Auf dem Jithof bei Bargstedt im Landkreis Stade bringen Klaus Tipke und seine Frau Annette Alpers-Tipke, 49, ein altes Handwerk zu neuer Blüte. Beide sind gewissermaßen Trendsetter, denn die Käseproduktion erfährt in Niedersachsen gerade einen regelrechten Aufschwung. Beim Landvolk, dem Landesbauernverband, ist gar von einem "Siegeszug" die Rede. Jüngst von der Landesvereinigung der Milchwirtschaft Niedersachsen (LVN) veröffentlichte Zahlen belegen das: Demnach ist 2010 mehr als eine halbe Million Tonnen Käse produziert worden.
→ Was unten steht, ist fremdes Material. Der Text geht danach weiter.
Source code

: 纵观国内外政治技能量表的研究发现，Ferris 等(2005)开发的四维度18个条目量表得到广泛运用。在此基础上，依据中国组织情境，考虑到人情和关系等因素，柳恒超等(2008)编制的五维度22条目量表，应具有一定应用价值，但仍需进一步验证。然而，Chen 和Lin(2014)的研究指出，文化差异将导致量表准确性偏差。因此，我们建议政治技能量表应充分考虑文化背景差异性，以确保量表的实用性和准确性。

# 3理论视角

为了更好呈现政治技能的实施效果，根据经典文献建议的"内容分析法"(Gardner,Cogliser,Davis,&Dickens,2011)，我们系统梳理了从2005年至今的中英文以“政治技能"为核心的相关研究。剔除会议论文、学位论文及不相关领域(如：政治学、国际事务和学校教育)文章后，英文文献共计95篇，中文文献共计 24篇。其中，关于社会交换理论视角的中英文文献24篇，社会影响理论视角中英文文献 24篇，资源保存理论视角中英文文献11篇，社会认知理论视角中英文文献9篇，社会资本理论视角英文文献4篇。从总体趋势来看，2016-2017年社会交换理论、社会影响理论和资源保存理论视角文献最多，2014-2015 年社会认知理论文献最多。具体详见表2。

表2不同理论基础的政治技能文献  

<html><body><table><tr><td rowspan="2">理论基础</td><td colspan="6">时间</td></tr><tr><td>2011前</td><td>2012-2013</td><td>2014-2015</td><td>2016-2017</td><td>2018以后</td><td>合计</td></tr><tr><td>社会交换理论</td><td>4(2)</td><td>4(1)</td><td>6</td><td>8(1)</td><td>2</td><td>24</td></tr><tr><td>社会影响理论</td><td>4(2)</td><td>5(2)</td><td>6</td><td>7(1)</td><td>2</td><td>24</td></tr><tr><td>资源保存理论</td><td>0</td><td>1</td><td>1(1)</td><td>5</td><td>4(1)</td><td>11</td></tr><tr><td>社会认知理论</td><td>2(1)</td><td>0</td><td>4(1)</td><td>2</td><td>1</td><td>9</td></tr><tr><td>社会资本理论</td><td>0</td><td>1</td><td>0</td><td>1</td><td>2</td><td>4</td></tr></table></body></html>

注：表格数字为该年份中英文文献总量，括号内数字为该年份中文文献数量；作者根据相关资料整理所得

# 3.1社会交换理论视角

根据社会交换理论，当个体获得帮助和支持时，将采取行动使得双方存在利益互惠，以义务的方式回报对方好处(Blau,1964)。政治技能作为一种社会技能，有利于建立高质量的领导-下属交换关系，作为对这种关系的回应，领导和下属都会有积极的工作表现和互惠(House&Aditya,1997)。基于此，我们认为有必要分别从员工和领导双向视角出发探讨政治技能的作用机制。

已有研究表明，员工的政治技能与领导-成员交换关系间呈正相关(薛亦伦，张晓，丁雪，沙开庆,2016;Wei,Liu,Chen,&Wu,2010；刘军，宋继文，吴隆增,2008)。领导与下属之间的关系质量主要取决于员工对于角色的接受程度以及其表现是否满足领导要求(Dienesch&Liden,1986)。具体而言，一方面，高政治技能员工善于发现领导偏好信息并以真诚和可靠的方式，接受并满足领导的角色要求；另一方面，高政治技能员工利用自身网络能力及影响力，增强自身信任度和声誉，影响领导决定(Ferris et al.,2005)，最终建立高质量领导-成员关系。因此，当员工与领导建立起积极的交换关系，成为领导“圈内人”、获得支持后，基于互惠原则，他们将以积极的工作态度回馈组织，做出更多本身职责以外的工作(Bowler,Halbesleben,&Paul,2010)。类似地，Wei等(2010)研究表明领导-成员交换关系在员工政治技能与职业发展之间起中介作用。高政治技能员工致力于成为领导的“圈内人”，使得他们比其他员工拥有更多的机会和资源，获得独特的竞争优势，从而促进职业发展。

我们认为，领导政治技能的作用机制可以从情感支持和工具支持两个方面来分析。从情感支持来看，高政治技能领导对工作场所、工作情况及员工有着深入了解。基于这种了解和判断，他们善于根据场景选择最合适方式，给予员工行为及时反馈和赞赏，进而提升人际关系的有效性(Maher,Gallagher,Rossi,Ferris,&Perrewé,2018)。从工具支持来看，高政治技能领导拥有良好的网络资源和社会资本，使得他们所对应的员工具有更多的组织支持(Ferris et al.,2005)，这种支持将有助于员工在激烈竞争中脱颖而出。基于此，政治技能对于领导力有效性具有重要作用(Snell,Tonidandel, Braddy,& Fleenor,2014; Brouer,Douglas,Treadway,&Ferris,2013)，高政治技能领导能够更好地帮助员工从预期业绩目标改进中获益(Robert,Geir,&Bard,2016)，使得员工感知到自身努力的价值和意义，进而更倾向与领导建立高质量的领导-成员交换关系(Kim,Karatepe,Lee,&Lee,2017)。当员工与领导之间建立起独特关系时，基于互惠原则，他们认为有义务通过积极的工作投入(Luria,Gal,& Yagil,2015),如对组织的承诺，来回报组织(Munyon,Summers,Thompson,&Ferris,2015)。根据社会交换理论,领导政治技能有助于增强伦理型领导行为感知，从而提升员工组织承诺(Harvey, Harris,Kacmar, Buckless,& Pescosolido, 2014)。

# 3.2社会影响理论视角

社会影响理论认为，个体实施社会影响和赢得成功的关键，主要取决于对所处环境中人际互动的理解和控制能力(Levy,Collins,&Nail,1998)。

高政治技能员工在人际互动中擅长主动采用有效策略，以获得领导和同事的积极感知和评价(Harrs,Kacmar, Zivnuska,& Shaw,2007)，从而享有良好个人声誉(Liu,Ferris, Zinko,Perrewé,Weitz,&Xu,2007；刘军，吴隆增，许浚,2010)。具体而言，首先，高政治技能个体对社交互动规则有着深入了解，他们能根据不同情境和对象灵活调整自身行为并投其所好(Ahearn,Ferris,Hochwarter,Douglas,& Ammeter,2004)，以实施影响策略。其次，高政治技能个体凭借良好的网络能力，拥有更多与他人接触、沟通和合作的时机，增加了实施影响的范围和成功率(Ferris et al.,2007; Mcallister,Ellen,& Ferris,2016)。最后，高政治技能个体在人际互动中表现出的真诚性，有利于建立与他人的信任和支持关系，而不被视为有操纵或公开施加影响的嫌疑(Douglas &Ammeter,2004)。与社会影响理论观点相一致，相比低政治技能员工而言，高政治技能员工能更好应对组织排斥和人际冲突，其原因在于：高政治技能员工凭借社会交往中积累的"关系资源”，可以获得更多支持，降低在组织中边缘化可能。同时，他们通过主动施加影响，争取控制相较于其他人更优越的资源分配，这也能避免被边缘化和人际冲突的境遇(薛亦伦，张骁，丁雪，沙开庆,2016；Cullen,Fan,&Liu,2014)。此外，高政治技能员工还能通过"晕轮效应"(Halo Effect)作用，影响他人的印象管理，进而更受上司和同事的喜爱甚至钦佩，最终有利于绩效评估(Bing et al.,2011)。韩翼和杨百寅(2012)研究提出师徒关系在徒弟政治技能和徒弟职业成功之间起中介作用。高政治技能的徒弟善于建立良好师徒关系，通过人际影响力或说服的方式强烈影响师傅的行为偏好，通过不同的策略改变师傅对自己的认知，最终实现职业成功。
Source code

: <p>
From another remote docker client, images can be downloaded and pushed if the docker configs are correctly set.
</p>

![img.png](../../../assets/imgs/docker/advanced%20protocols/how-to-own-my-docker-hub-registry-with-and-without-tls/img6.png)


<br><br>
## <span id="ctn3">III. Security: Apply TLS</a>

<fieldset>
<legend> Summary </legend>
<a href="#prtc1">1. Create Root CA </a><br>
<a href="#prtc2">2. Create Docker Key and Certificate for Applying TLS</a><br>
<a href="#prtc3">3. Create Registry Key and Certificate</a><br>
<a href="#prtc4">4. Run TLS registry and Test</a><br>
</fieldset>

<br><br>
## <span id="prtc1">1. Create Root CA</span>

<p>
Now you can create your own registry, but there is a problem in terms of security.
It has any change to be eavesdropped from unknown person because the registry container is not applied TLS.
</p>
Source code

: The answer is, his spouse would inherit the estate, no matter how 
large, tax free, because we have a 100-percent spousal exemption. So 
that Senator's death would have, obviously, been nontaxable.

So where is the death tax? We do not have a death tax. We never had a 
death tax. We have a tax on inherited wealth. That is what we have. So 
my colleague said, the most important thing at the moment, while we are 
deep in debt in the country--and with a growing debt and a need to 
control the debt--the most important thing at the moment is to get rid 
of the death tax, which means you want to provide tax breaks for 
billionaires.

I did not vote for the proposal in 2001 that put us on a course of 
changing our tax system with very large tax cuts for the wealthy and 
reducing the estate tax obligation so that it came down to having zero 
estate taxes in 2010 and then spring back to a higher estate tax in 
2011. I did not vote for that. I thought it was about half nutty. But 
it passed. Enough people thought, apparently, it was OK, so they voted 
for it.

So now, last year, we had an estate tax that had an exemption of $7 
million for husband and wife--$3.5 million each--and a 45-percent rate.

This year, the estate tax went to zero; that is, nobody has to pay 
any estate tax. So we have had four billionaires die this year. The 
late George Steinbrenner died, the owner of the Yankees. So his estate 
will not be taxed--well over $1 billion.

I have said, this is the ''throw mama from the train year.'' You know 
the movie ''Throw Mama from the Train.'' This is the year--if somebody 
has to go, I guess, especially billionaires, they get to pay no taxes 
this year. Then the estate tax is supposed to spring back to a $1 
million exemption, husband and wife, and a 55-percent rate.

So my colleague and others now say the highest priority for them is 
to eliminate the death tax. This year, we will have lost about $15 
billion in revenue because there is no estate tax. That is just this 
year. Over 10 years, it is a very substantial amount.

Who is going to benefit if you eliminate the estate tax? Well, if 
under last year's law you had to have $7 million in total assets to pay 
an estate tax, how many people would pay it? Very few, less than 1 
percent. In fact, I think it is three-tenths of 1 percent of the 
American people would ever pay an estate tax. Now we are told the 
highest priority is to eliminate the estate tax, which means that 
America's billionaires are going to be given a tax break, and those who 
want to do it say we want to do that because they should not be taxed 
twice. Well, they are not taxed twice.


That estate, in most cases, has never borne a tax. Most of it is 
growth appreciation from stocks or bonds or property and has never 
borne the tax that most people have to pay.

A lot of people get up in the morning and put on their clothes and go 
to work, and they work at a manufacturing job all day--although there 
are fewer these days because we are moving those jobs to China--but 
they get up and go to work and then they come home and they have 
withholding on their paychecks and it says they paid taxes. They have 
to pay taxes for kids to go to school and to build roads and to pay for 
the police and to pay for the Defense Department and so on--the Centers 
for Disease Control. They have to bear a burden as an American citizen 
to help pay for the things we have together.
Beinahe doppelt so viel wie zehn Jahre zuvor.

Während unter dem Dach der LVN eher die industriellen Milchverarbeiter erfasst werden, sind Betriebe wie die Jithofer Käserei im Verband für handwerkliche Milchverarbeitung (VHM) organisiert. Auch dessen Geschäftsführer Marc Albrecht-Seidel spricht von einer schwunghaften Entwicklung der Branche. Verdoppelt habe sich die Produktion binnen Zehnjahresfrist bestimmt, meint auch er. Und sagt: "Vielleicht ist die Entwicklung bei uns sogar noch drastischer. Die kleineren Hofkäsereien sind ja ein Zweig, der relativ neu im Entstehen ist." Und der Boom halte unverändert an.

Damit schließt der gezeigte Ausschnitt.